Susie Underwood worked on multiple drafts of the letter to accompany Sally Hull’s portrait, a woman in hospice who raised Underwood like one of her own children.
Less than a week later on April 9, Hull died in her sleep.
“She had nine lives, but we didn’t think she was going to die the night she did,” Underwood said. “I think it’s always important to tell people what you think about them, because you never know when you’re going to lose them.”
The Georgia Art League and the Hospice of Northeast Georgia Medical Center have worked together to paint portraits of patients.
Painters of the Georgia Art League gathered at the Gainesville Quinlan Visual Arts Center on Green Street to pick up tips from artist Ernest Varner.
“My thought was getting the pictures from hospice and then painting the picture of the loved ones — some of them are deceased and with some of them their days are numbered,” said Georgia Art League President Regie Kennedy.
The workshop has more painters than patients, meaning that some in the Georgia Art League have doubled up on one photo.

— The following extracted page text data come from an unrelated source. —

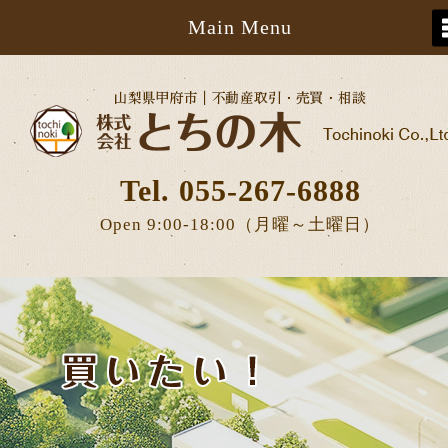
Main Menu
Tel. 055-267-6888
Open 9:00-18:00（月曜～土曜日）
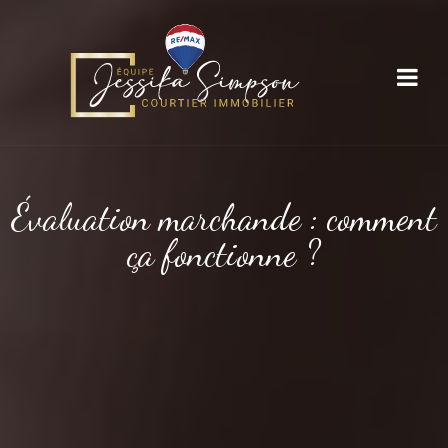
Évaluation marchande : comment
ça fonctionne ?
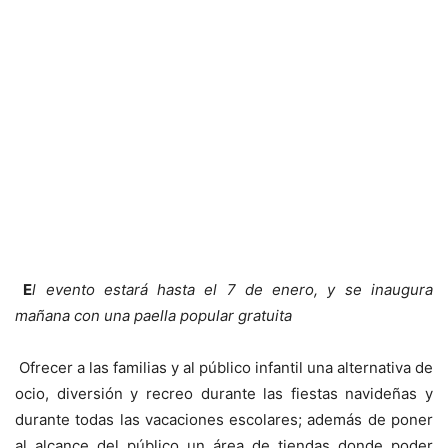
E
l evento estará hasta el 7 de enero, y se inaugura
mañana con una paella popular gratuita
Ofrecer a las familias y al público infantil una alternativa de
ocio, diversión y recreo durante las fiestas navideñas y
durante todas las vacaciones escolares; además de poner
al alcance del público un área de tiendas donde poder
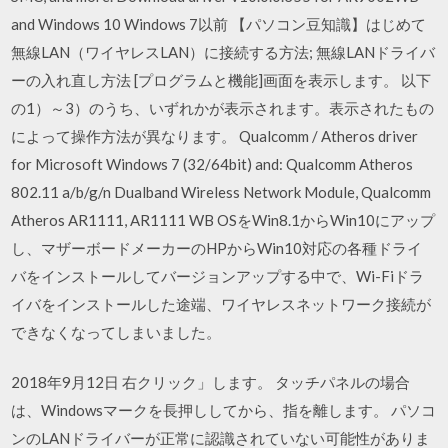
and Windows 10 Windows 7以前 【パソコン豆知識】はじめて
無線LAN（ワイヤレスLAN）に接続する方法; 無線LANドライバ
ーの入れ直し方法 [プログラムと機能]画面を表示します。 以下
の1）～3）のうち、いずれかが表示されます。表示されたもの
によって操作方法が異なります。 Qualcomm / Atheros driver
for Microsoft Windows 7 (32/64bit) and: Qualcomm Atheros
802.11 a/b/g/n Dualband Wireless Network Module, Qualcomm
Atheros AR1111, AR1111 WB OSをWin8.1からWin10にアップ
し、マザーボードメーカーのHPからWin10対応の各種ドライ
バをインストールしてバージョンアップする中で、Wi-Fiドラ
イバをインストールした途端、ワイヤレスネットワーク接続が
できなくなってしまいました。
2018年9月12日 右クリック」します。 タッチパネルの場合
は、Windowsマークを長押ししてから、指を離します。 パソコ
ンのLANドライバーが正常に認識されていない可能性がありま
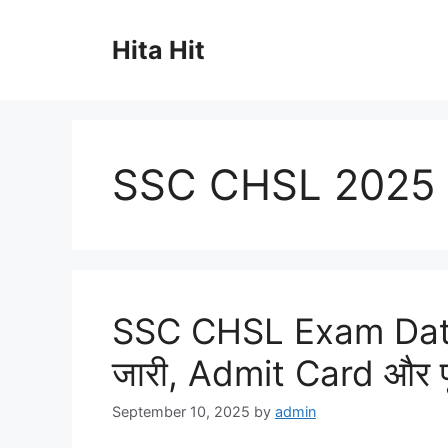
Skip
to
Hita Hit
content
SSC CHSL 2025 N
SSC CHSL Exam Date 
जारी, Admit Card और पू
September 10, 2025
by
admin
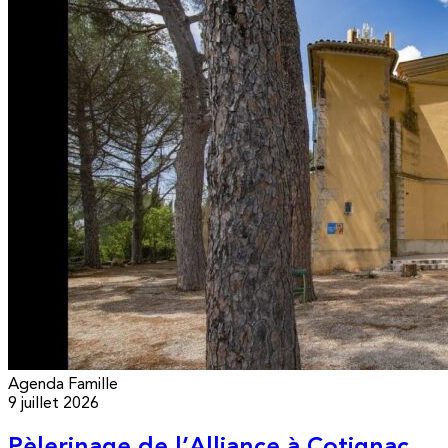
Agenda
Famille
9 juillet 2026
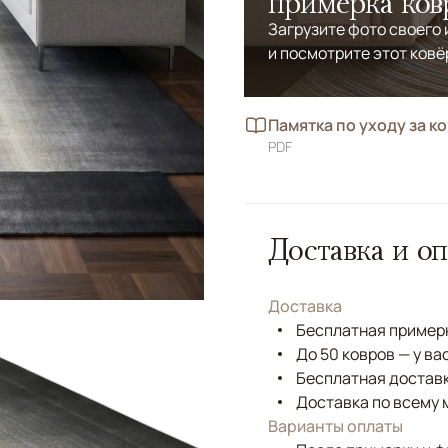
примерка ков
Загрузите фото своего
и посмотрите этот ковё
Памятка по уходу за к
PDF
Доставка и оп
Доставка
Бесплатная примерк
До 50 ковров — у ва
Бесплатная доставк
Доставка по всему 
Варианты оплаты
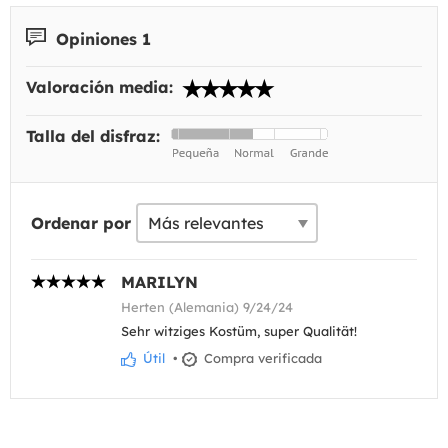
Opiniones 1
Valoración media:
Talla del disfraz:
Ordenar por
MARILYN
Herten (Alemania) 9/24/24
Sehr witziges Kostüm, super Qualität!
Útil
•
Compra verificada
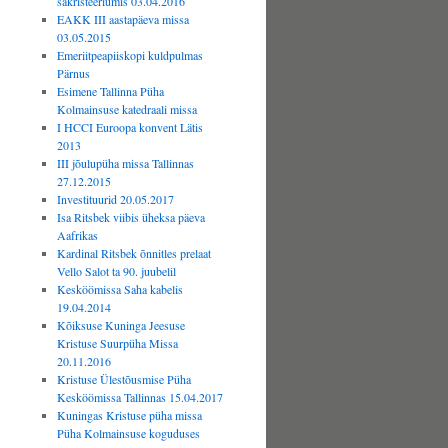
sakristeeriumis 03.04.2016
EAKK III aastapäeva missa
03.05.2015
Emeriitpeapiiskopi kuldpulmas
Pärnus
Esimene Tallinna Püha
Kolmainsuse katedraali missa
I HCCI Euroopa konvent Lätis
2013
III jõulupüha missa Tallinnas
27.12.2015
Investituurid 20.05.2017
Isa Ritsbek viibis üheksa päeva
Aafrikas
Kardinal Ritsbek õnnitles prelaat
Vello Salot ta 90. juubelil
Kesköömissa Saha kabelis
19.04.2014
Kõiksuse Kuninga Jeesuse
Kristuse Suurpüha Missa
20.11.2016
Kristuse Ülestõusmise Püha
Kesköömissa Tallinnas 15.04.2017
Kuningas Kristuse püha missa
Püha Kolmainsuse koguduses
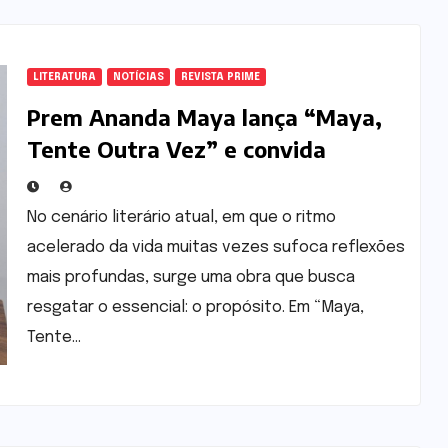
LITERATURA
NOTÍCIAS
REVISTA PRIME
Prem Ananda Maya lança “Maya,
Tente Outra Vez” e convida
leitores a redescobrir seu
propósito de vida
No cenário literário atual, em que o ritmo
acelerado da vida muitas vezes sufoca reflexões
mais profundas, surge uma obra que busca
resgatar o essencial: o propósito. Em “Maya,
Tente…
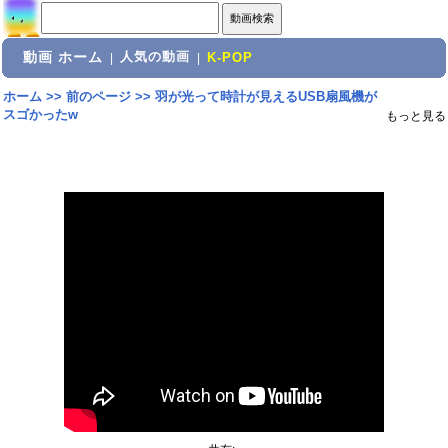
動画 ホーム
人気の動画
|
|
K-POP
ホーム
>>
前のページ
>>
羽が光って時計が見えるUSB扇風機が
スゴかったw
もっと見る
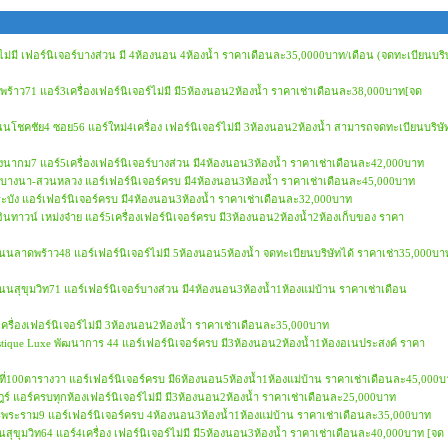
อร์ไม่มี เฟอร์นิเจอร์บางส่วน มี 4ห้องนอน 4ห้องน้ำ ราคาเดือนละ35,0000บาท/เดือน (จดทะเบียนบริ
ดพร้าว71 แอร์3เครื่องเฟอร์นิเจอร์ไม่มี มี5ห้องนอน2ห้องน้ำ ราคาเช่าเดือนละ38,000บาท[จด
ัง ถนนโชคชัย4 ซอย56 แอร์ใหม่4เครื่อง เฟอร์นิเจอร์ไม่มี 3ห้องนอน2ห้องน้ำ สามารถจดทะเบียนบริษั
างนากม7 แอร์5เครื่องเฟอร์นิเจอร์บางส่วน มี4ห้องนอน3ห้องน้ำ ราคาเช่าเดือนละ42,000บาท
ีโอ บางนา-สวนหลวง แอร์เฟอร์นิเจอร์ครบ มี4ห้องนอน3ห้องน้ำ ราคาเช่าเดือนละ45,000บาท
าดกระบัง แอร์เฟอร์นิเจอร์ครบ มี4ห้องนอน3ห้องน้ำ ราคาเช่าเดือนละ32,000บาท
์อินทาวน์ เหม่งจ๋าย แอร์5เครื่องเฟอร์นิเจอร์ครบ มี3ห้องนอน2ห้องน้ำ2ห้องเก็บของ ราคา
ลัง ถนนลาดพร้าว48 แอร์เฟอร์นิเจอร์ไม่มี 5ห้องนอน5ห้องน้ำ จดทะเบียนบริษัทได้ ราคาเช่า35,000บา
ัง ถนนสุขุมวิท71 แอร์เฟอร์นิเจอร์บางส่วน มี4ห้องนอน3ห้องน้ำ1ห้องแม่บ้าน ราคาเช่าเดือน
เครื่องเฟอร์นิเจอร์ไม่มี 3ห้องนอน2ห้องน้ำ ราคาเช่าเดือนละ35,000บาท
Prestique Luxe พัฒนาการ 44 แอร์เฟอร์นิเจอร์ครบ มี3ห้องนอน2ห้องน้ำ1ห้องอเนประสงค์ ราคา
นื้อที่100ตารางวา แอร์เฟอร์นิเจอร์ครบ มี6ห้องนอน5ห้องน้ำ1ห้องแม่บ้าน ราคาเช่าเดือนละ45,000
ฎร์ แอร์ครบทุกห้องเฟอร์นิเจอร์ไม่มี มี3ห้องนอน2ห้องน้ำ ราคาเช่าเดือนละ25,000บาท
นนุช-พระราม9 แอร์เฟอร์นิเจอร์ครบ 4ห้องนอน3ห้องน้ำ1ห้องแม่บ้าน ราคาเช่าเดือนละ35,000บาท
นนสุขุมวิท64 แอร์4เครื่อง เฟอร์นิเจอร์ไม่มี มี5ห้องนอน3ห้องน้ำ ราคาเช่าเดือนละ40,000บาท [จด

For some painters, the project will be their first portraits.
“To see the talent that has come out of that, it’s astonishing because they’ve tried so hard,” Kennedy said.
Hull and her two daughters moved in next to Underwood when Underwood’s mother was battling colon cancer. When her mother died, the 8-year-old Underwood was welcomed into the Hull home and grew close.
“Sally just kind of took me into her family, me and my brother, and helped my father raise me,” Underwood said.
Manners and politeness were expected by Hull, Underwood said, who treated all four children equally.
“She dressed us all alike,” Underwood said. “She took us to a lady that sewed all of our clothes, and she taught us all these songs to sing. We kind of looked like the von Trapp family from ‘Sound of Music.’”
Doctors diagnosed Hull with lung cancer in September and she moved into hospice care months later. As time went on, Underwood said she noticed Hull making plans to tie up any loose ends.
“She was a real OCD kind of person, and she was a bookkeeper,” Underwood said. “The night before she passed away — she was a night owl (and) she would stay up nights doing projects — and she was up half the night balancing her checkbook.”
Another workshop will be held May 7 before the May 28 unveiling ceremony for the family.
Outside of the altruistic angle, the work allows the Georgia Art League members to learn portrait painting and to have a spiritual experience found in the work.
“After you’ve learned someone’s face, every nook and cranny in that face, there’s a connection,” Kennedy said.
Family members, Underwood said, will treasure the portrait of the generous and thoughtful woman who raised her.
“She made a very happy childhood for me, and as I grew up, she was always there for me in times that I needed her. I’ve always been one of her kids,” she said.